Latvian Foreign Minister: European leaders should not be afraid to provoke Putin and should not push Ukraine to make concessions

In an exclusive interview with CNN in Washington, DC, Rinkevics also outlined Latvia’s key goals in NATO’s approach to the eastern flank, namely a long-term military presence, and expressed concern about the growing food crisis caused by the Russian blockade of Ukraine. ports.

Rinkevich’s visit to DC came after US Secretary of Defense Lloyd Austin said “Ukraine is at a defining moment on the battlefield” and the Biden administration unveiled a new tranche of military aid to Ukraine, a move to support Kyiv as the war draws to a close. its fourth month.
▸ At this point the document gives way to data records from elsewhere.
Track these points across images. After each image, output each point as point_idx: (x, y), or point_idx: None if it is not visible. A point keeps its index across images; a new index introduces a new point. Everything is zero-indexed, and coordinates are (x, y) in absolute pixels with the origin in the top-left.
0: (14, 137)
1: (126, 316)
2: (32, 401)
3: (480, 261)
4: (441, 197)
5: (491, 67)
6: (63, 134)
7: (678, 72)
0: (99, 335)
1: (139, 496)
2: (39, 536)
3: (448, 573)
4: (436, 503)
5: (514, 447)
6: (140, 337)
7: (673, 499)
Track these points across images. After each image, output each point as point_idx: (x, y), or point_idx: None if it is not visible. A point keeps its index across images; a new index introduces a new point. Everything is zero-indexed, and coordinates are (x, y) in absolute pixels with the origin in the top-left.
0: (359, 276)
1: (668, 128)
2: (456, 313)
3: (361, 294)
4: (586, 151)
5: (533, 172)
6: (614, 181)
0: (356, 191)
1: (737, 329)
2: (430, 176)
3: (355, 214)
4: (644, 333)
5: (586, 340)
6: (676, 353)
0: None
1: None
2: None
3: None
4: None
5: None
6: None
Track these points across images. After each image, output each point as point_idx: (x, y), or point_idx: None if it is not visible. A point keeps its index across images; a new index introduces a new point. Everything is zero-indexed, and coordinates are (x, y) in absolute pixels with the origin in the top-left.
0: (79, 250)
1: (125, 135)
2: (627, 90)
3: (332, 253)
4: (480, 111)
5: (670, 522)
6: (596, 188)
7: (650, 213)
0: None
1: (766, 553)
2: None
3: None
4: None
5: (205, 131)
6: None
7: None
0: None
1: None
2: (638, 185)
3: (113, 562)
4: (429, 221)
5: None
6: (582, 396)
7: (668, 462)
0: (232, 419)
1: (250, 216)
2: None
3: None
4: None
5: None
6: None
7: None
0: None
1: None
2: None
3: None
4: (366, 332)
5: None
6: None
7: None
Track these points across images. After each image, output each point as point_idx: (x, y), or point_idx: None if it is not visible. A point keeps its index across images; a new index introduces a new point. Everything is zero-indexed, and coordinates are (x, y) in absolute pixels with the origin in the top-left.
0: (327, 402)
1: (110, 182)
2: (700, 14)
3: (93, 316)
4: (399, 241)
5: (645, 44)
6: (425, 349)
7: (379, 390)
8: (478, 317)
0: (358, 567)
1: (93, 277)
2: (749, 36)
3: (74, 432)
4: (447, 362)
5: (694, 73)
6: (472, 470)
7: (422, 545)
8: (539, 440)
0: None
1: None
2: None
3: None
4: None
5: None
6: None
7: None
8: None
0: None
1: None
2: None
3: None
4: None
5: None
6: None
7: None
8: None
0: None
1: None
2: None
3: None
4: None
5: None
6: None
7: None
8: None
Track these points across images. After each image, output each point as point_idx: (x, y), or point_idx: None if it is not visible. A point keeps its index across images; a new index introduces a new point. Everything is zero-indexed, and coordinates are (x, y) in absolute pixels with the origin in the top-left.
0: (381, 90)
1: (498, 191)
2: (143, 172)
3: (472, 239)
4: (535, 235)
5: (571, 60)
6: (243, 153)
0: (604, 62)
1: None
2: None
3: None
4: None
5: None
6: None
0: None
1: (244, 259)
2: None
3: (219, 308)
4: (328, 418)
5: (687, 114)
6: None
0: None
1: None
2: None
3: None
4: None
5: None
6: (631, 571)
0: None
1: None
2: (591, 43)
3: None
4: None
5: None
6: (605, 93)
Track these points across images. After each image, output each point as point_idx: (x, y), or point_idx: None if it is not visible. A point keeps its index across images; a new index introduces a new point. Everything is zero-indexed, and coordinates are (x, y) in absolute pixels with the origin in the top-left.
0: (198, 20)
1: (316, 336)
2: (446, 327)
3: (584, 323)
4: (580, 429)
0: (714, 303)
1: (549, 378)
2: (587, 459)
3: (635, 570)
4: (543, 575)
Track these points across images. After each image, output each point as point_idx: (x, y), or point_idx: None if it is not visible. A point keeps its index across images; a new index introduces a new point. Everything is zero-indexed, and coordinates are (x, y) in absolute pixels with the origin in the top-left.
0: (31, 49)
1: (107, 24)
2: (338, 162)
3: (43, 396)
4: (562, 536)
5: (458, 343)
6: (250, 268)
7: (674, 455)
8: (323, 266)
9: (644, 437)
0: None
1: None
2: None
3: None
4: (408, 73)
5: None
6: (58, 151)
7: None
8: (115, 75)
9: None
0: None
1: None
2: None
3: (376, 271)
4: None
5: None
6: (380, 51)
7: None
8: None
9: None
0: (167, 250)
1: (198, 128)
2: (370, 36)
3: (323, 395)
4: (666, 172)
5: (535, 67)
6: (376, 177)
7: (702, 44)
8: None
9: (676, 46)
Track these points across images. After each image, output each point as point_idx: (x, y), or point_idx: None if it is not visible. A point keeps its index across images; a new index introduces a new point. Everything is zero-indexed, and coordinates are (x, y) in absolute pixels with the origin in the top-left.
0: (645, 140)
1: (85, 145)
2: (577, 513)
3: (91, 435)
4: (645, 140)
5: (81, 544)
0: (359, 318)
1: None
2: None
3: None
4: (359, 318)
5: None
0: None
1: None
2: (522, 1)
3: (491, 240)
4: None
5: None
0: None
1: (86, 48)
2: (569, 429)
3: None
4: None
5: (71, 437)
The Latvian foreign minister will meet with lawmakers and Biden administration officials while in the country’s capital ahead of the NATO summit in Madrid later this month.

Although Rinkevics did not name names in his criticism of European leaders who he says are “afraid” to annoy Putin, he told CNN he was referring to “those who are well known, openly saying from time to time that they don’t want to see him.” humiliated, or that we need to grant some kind of congress” — a seeming blow to French President Emmanuel Macron, who said in early June: “We must not humiliate Russia so that on the day the fighting stops, we can build a ramp.” through diplomacy.”

Rinkevics said the approach was “irrational”, telling CNN that “the mentality in many capitals needs to change.” He also noted that the diplomatic contacts of world leaders with Putin in an attempt to force him to end the war have not yielded results, and said that, in his opinion, the Russians “can only be stopped by Ukrainians, only they are fighting.”

The foreign minister said the war in Ukraine was bigger than the Russian leader, noting that they would not have been able to start the war “without the support of the population … without this kind of brainwashing of the people through propaganda channels.”

He praised the United States for its military support for Ukraine and said that European allies should increase their wartime industrial production, noting that “we had this wonderful 20-plus years of downsizing, getting rid of all this junk, and then now all of a sudden we need for our own defense, we need to arm Ukraine.”

Moreover, Rinkevics told CNN that “no one should push Ukraine to make concessions to Russia” – concessions such as ceding territory to Moscow in order to stop the war. While this may work for a while, the foreign minister expressed doubt that this would be a permanent deterrent to future Russian aggression.

“Let’s not repeat this mistake. Russia is not fighting this war because of NATO expansion or because Ukraine is not a member of NATO or the EU. It is about destroying Ukraine, getting land, restoring the empire,” he said.

To prevent future military aggression by Moscow, Rinkevics said that “Russia must be in a situation where its military and economic machine is in such a state that it cannot launch any kind of military offensive”, and although he does not see an end to the sanctions of the current war, they could help contain a future war.

Send a “clear signal to Russia”

As NATO leaders prepare to meet in the Spanish capital later this month, Rinkevics said Latvia, which shares borders with Russia and Belarus, sees very concrete measures to be taken to bolster security in the Baltics, chief among which is a long-term Presence NATO troops.

The foreign minister told CNN it was critical to send a “clear signal to Russia” that it is a NATO territory and “not an inch” will be conceded, acknowledging that Madrid will only be the start of the discussion and decision-making process.

“What we want to avoid is a situation where parts of the Baltic states that are suddenly occupied and then liberated by NATO troops, and then we get new Buchasy or Mariupoli,” Rinkevich said, referring to the names of the regions of Ukraine. atrocities committed.

“So what we are talking about (about) inside is a change in the type of deterrence and defense, a kind of (through) punishment for defense and deterrence through preventing, preventing penetration into the Baltic states,” he said.